EXCERPTED PASSAGE: Begin

Getting your email inbox stuffed with spam
Wen Chuan Lee
3 min read


  • blog


I was finishing up a very long work day, when I noticed that my Gmail app notified me that received a lot of emails in a span of 4 hours.

Initially I didn’t think too much about it, probably LinkedIn (their defaults send a ton of mail). Then I noticed it’s my personal outlook email account, and not the typical email account I use. Like most of the people I know, majority of us have multiple email addresses, and I also think it’s a good idea to have a separate email address just for the banking and financial apps, it reduces the likelihood of someone getting hold of your email address when you inevitably sign up for a newsletter to get free items or perks. There’s too many places that need your email address these days.

It’s my personal outlook email account, not the typical email account I use.

As far as I remember, this email was only used for certain financial apps and LinkedIn, as well as to log into a Microsoft account. However, upon opening the mailbox, it looks like I have over 2000 unread in the last few hours!

unread count ballooned

Taking a look at the random emails I get, it looks like there’s a bot signing me up to a ton of email subscriptions.

Spam emails

I wasn’t sure exactly why they were signing me up for spam, intuition was that they were trying to brute force my email account to get access to my financial logins, a very common attack is to break into your email account, then start performing password resets on other websites to get access to your accounts (and then ruin your life if it’s a financial account).

But then why sign me up to so many mailing lists?

Then it turns out from Reddit, it’s because they want to cover up their attempts. A non-tech person will just get overwhelmed with a bunch of spam email and not realize that someone is trying to break into their account. Which could result in them changing their passwords and enabling 2 factor auth (2FA).

Once I knew what was happening, that’s what I did: Change my password just to be sure and enable 2FA!

EXCERPTED PASSAGE: End

TASK INSTRUCTIONS:
**1)** In the blog post about inbox spam, how many unread emails had piled up in the last few hours?
**2)** Extract the passage of the blog post between "It’s my personal outlook email account, not" and "a financial account).", inclusive.

INFORMATION: Begin

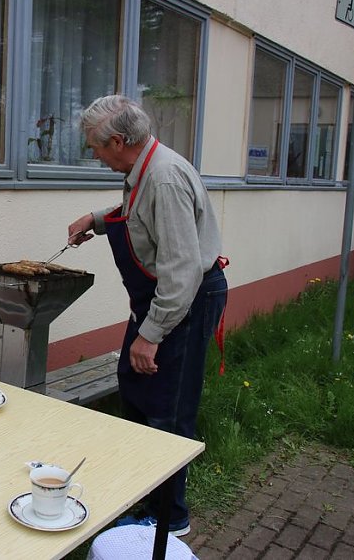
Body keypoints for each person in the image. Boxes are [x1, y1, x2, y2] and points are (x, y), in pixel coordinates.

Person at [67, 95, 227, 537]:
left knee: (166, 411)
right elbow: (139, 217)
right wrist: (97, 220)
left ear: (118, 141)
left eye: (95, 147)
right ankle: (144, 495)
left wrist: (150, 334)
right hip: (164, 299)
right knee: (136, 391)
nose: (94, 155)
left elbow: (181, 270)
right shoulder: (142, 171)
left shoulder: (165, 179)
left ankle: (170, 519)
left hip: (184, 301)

INFORMATION: End
INFORMATION: Begin

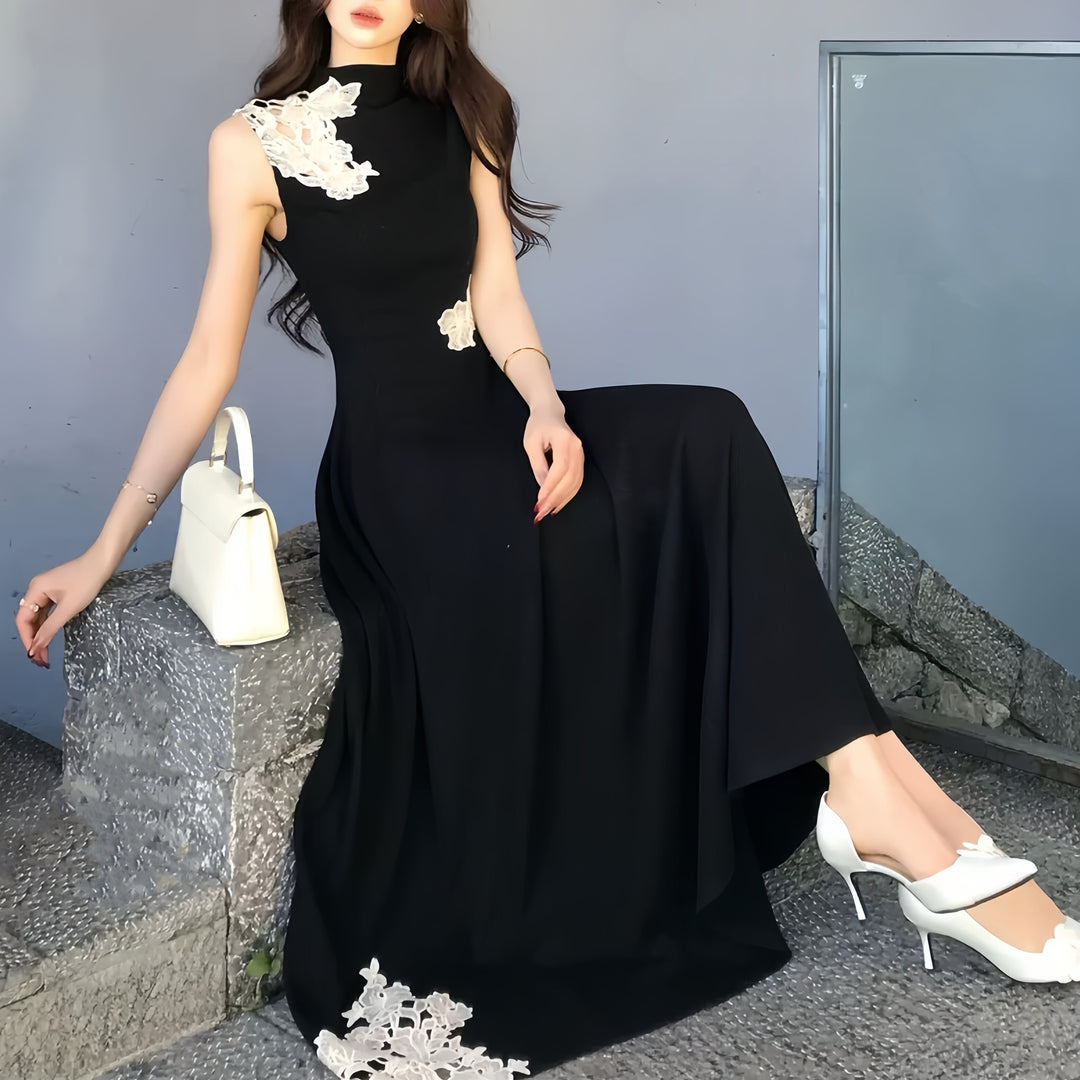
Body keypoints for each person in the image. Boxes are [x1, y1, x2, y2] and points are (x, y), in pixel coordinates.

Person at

INFORMATION: End
INFORMATION: Begin

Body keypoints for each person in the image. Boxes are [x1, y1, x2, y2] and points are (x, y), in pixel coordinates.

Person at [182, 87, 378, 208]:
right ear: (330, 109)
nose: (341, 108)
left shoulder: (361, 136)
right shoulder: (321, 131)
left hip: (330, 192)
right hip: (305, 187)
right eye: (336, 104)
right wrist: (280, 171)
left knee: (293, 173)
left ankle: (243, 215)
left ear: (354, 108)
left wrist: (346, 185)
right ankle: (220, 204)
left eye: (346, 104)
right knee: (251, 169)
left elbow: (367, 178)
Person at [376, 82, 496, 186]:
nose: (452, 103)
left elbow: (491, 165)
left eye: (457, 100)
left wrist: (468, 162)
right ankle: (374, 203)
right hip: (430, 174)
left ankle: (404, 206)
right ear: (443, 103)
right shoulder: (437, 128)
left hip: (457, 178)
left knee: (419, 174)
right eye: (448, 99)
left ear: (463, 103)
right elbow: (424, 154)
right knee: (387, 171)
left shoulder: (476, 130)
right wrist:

INFORMATION: End

PER-TASK OUTPUTS:
**1)** Over 2000.

**2)**
It’s my personal outlook email account, not the typical email account I use.

As far as I remember, this email was only used for certain financial apps and LinkedIn, as well as to log into a Microsoft account. However, upon opening the mailbox, it looks like I have over 2000 unread in the last few hours!

unread count ballooned

Taking a look at the random emails I get, it looks like there’s a bot signing me up to a ton of email subscriptions.

Spam emails

I wasn’t sure exactly why they were signing me up for spam, intuition was that they were trying to brute force my email account to get access to my financial logins, a very common attack is to break into your email account, then start performing password resets on other websites to get access to your accounts (and then ruin your life if it’s a financial account).